Source-backed implementations are provided below for direct study and interview prep.

// Accepted solution for LeetCode #1482: Minimum Number of Days to Make m Bouquets
class Solution {
    private int[] bloomDay;
    private int m, k;

    public int minDays(int[] bloomDay, int m, int k) {
        this.bloomDay = bloomDay;
        this.m = m;
        this.k = k;
        final int mx = (int) 1e9;
        int l = 1, r = mx + 1;
        while (l < r) {
            int mid = (l + r) >> 1;
            if (check(mid)) {
                r = mid;
            } else {
                l = mid + 1;
            }
        }
        return l > mx ? -1 : l;
    }

    private boolean check(int days) {
        int cnt = 0, cur = 0;
        for (int x : bloomDay) {
            cur = x <= days ? cur + 1 : 0;
            if (cur == k) {
                ++cnt;
                cur = 0;
            }
        }
        return cnt >= m;
    }
}
Step 06

Interactive Study Demo

Use this to step through a reusable interview workflow for this problem.

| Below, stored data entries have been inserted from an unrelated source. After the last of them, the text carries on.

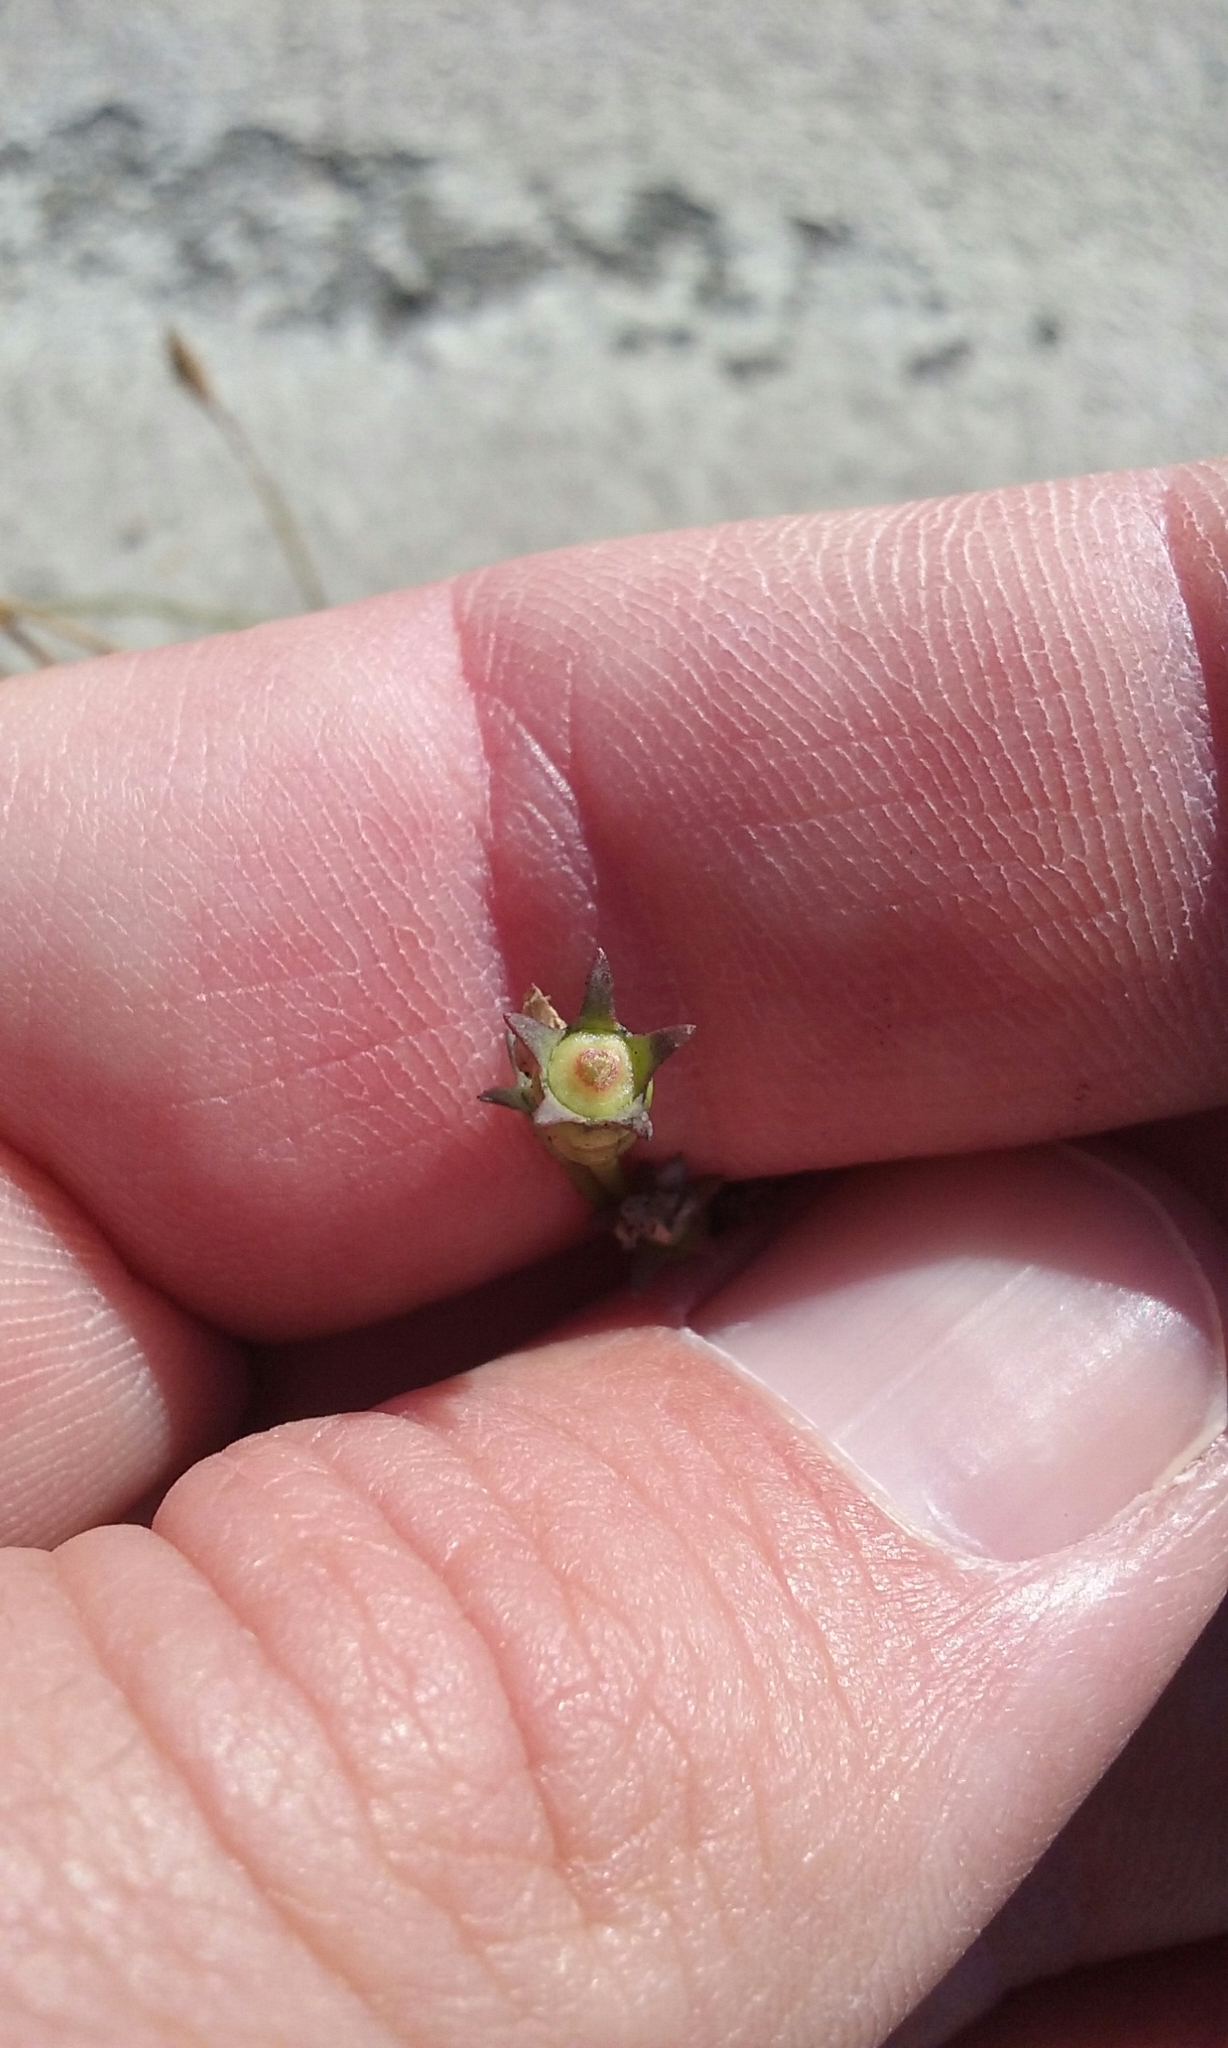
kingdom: Plantae
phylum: Tracheophyta
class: Magnoliopsida
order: Asterales
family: Campanulaceae
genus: Wahlenbergia
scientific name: Wahlenbergia marginata
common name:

Press Step or Run All to begin.
Step 07

Complexity Analysis

Time
O(log n)
Space
O(1)

Approach Breakdown

LINEAR SCAN
O(n) time
O(1) space

Check every element from left to right until we find the target or exhaust the array. Each comparison is O(1), and we may visit all n elements, giving O(n). No extra space needed.

BINARY SEARCH
O(log n) time
O(1) space

Each comparison eliminates half the remaining search space. After k comparisons, the space is n/2ᵏ. We stop when the space is 1, so k = log₂ n. No extra memory needed — just two pointers (lo, hi).

Shortcut: Halving the input each step → O(log n). Works on any monotonic condition, not just sorted arrays.
Coach Notes

Common Mistakes

Review these before coding to avoid predictable interview regressions.

Off-by-one on range boundaries

Wrong move: Loop endpoints miss first/last candidate.

Usually fails on: Fails on minimal arrays and exact-boundary answers.

Fix: Re-derive loops from inclusive/exclusive ranges before coding.

Boundary update without `+1` / `-1`

Wrong move: Setting `lo = mid` or `hi = mid` can stall and create an infinite loop.

Usually fails on: Two-element ranges never converge.

Fix: Use `lo = mid + 1` or `hi = mid - 1` where appropriate.